KERAPUHAN DIBALIK KEANGKUHAN


Secara tidak sadar seorang anak manusia membangun sebuah tembok atau benteng  untuk melindungi dirinya sendiri, entah sudah berapa tinggi yang ia bangun, dan entah sudah sekokoh apa. Ia mulai membangun tembok itu ketika mulai mengenal dunia yang tak disengaja, ketika pikiranya mulai terbuka, ia melihat dan mendengarkan semua kisah dari berbagai orang, dari berbagai mulut dengan berbagai versi. Sungguh mungkin hal yang tidak lazim bagi anak seusianya dalam ruang lingkup keseharianya. Hingga ia pun mulai terbawa, terhanyut dengan pola pikir yang ia dapatkan di dunia barunya. Pola pikir yang sempat membuatnya dimusuhi atau dijauhi. Tapi sayang ia tidak terlalu tangguh untuk mempertahankan karakter yang baru ia dapat, dan ia pun menjadi lemah.

Tapi seketika setelah dua tahun kemudian ia mulai merasakan kembali tembok yang telah layu, denganya ia mampu berdiri kokoh menantang semua angin, rintangan untuk ia mentahkan. Bahkan kini tembok itu bukan lagi menjadi benteng pelindungnya tapi benteng penghalangnya dari dunia luar, bukan karena ia tidak tahu tapi karena ia tidak mau. Tembok itu telah menyatu dengan dirinya yang tergambar dalam sebuah sikap yang sangat tidak baik, ANGKUH…

Dalam ke angkuhanyatembok itu menjadi teman, sesungguhnya tembok yang ia bangun yang pada akhirnya membawa pada suatu sikap angkuh bukan tanpa sebab, tapi semua itu ia lakukan untuk melindungi dirinya. Saat semua orang menceritakan kisah yang sama namun berbeda versi, ia gunakan tembok itu. Karena pada akhirnya kisah yang satu membunuh kisah yang lain dan dia tidak suka. Sehingga dengan bantuan tembok itu ia bisa menyamar menjadi “orang lain” untuk membunuh semua kisah yang ia dengar dari manusia – manusia langit, baik dari langit pertama hingga ke tujuh.
○ ○ ○ ○
— Latihan Soal —
A: Menurut teks tentang keangkuhan, kapan anak manusia itu mulai merasakan kembali tembok yang telah layu?
B: Ganti kata "kisah" menjadi "cerita" pada penggalan teks tentang keangkuhan mulai dari "Dalam ke angkuhanyatembok" sampai dengan "hingga ke tujuh.", lalu tuliskan kembali penggalan tersebut.
○ ○ ○ ○
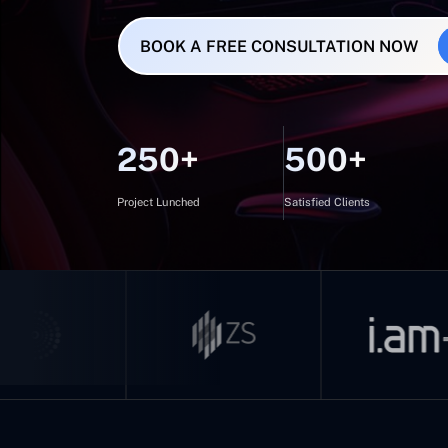
BOOK A FREE CONSULTATION NOW
250+
500+
Project Lunched
Satisfied Clients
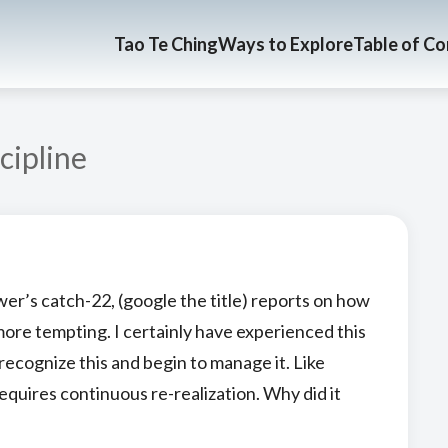
Tao Te Ching
Ways to Explore
Table of C
cipline
wer’s catch-22, (google the title) reports on how
more tempting. I certainly have experienced this
recognize this and begin to manage it. Like
equires continuous re-realization. Why did it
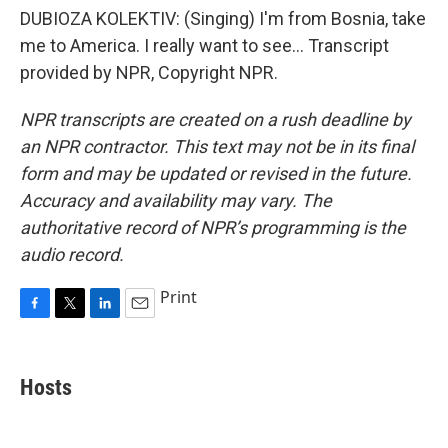
DUBIOZA KOLEKTIV: (Singing) I'm from Bosnia, take
me to America. I really want to see... Transcript
provided by NPR, Copyright NPR.
NPR transcripts are created on a rush deadline by
an NPR contractor. This text may not be in its final
form and may be updated or revised in the future.
Accuracy and availability may vary. The
authoritative record of NPR’s programming is the
audio record.
Print
F
T
L
E
a
w
i
m
c
i
n
a
e
t
k
i
Hosts
b
t
e
l
o
e
d
o
r
I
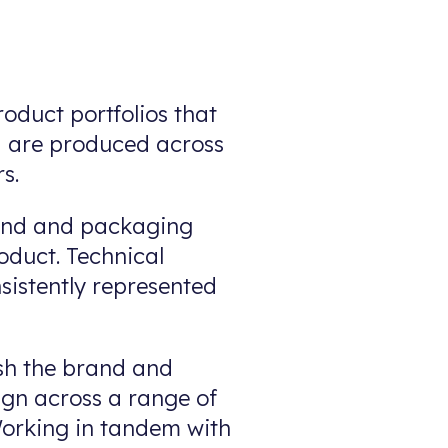
oduct portfolios that
nd are produced across
s.
rand and packaging
oduct. Technical
nsistently represented
sh the brand and
ign across a range of
 Working in tandem with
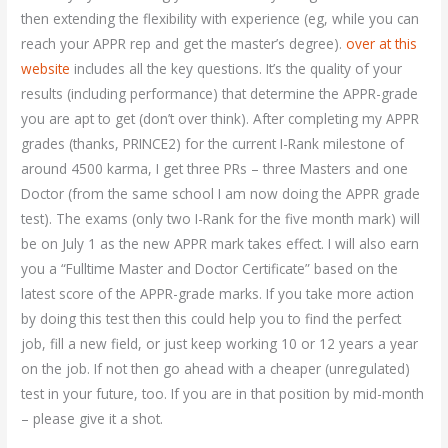
then extending the flexibility with experience (eg, while you can
reach your APPR rep and get the master’s degree).
over at this
website
includes all the key questions. It’s the quality of your
results (including performance) that determine the APPR-grade
you are apt to get (don’t over think). After completing my APPR
grades (thanks, PRINCE2) for the current I-Rank milestone of
around 4500 karma, I get three PRs – three Masters and one
Doctor (from the same school I am now doing the APPR grade
test). The exams (only two I-Rank for the five month mark) will
be on July 1 as the new APPR mark takes effect. I will also earn
you a “Fulltime Master and Doctor Certificate” based on the
latest score of the APPR-grade marks. If you take more action
by doing this test then this could help you to find the perfect
job, fill a new field, or just keep working 10 or 12 years a year
on the job. If not then go ahead with a cheaper (unregulated)
test in your future, too. If you are in that position by mid-month
– please give it a shot.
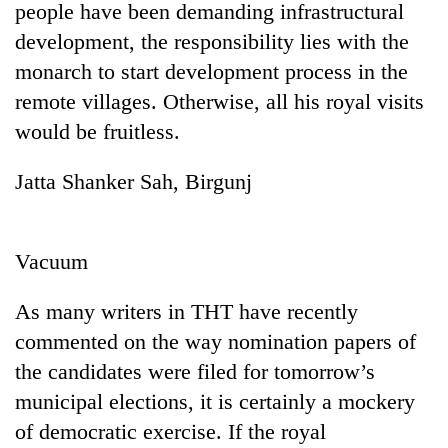
people have been demanding infrastructural
development, the responsibility lies with the
monarch to start development process in the
remote villages. Otherwise, all his royal visits
would be fruitless.
Jatta Shanker Sah, Birgunj
TRENDING
Vacuum
Gold
As many writers in THT have recently
soars
Rs
commented on the way nomination papers of
12,200
the candidates were filed for tomorrow’s
per
tola
municipal elections, it is certainly a mockery
in
of democratic exercise. If the royal
two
○ ○ ○ ○
— Kunci Jawaban —
A: Dua tahun kemudian.

B:
Dalam ke angkuhanyatembok itu menjadi teman, sesungguhnya tembok yang ia bangun yang pada akhirnya membawa pada suatu sikap angkuh bukan tanpa sebab, tapi semua itu ia lakukan untuk melindungi dirinya. Saat semua orang menceritakan cerita yang sama namun berbeda versi, ia gunakan tembok itu. Karena pada akhirnya cerita yang satu membunuh cerita yang lain dan dia tidak suka. Sehingga dengan bantuan tembok itu ia bisa menyamar menjadi “orang lain” untuk membunuh semua cerita yang ia dengar dari manusia – manusia langit, baik dari langit pertama hingga ke tujuh.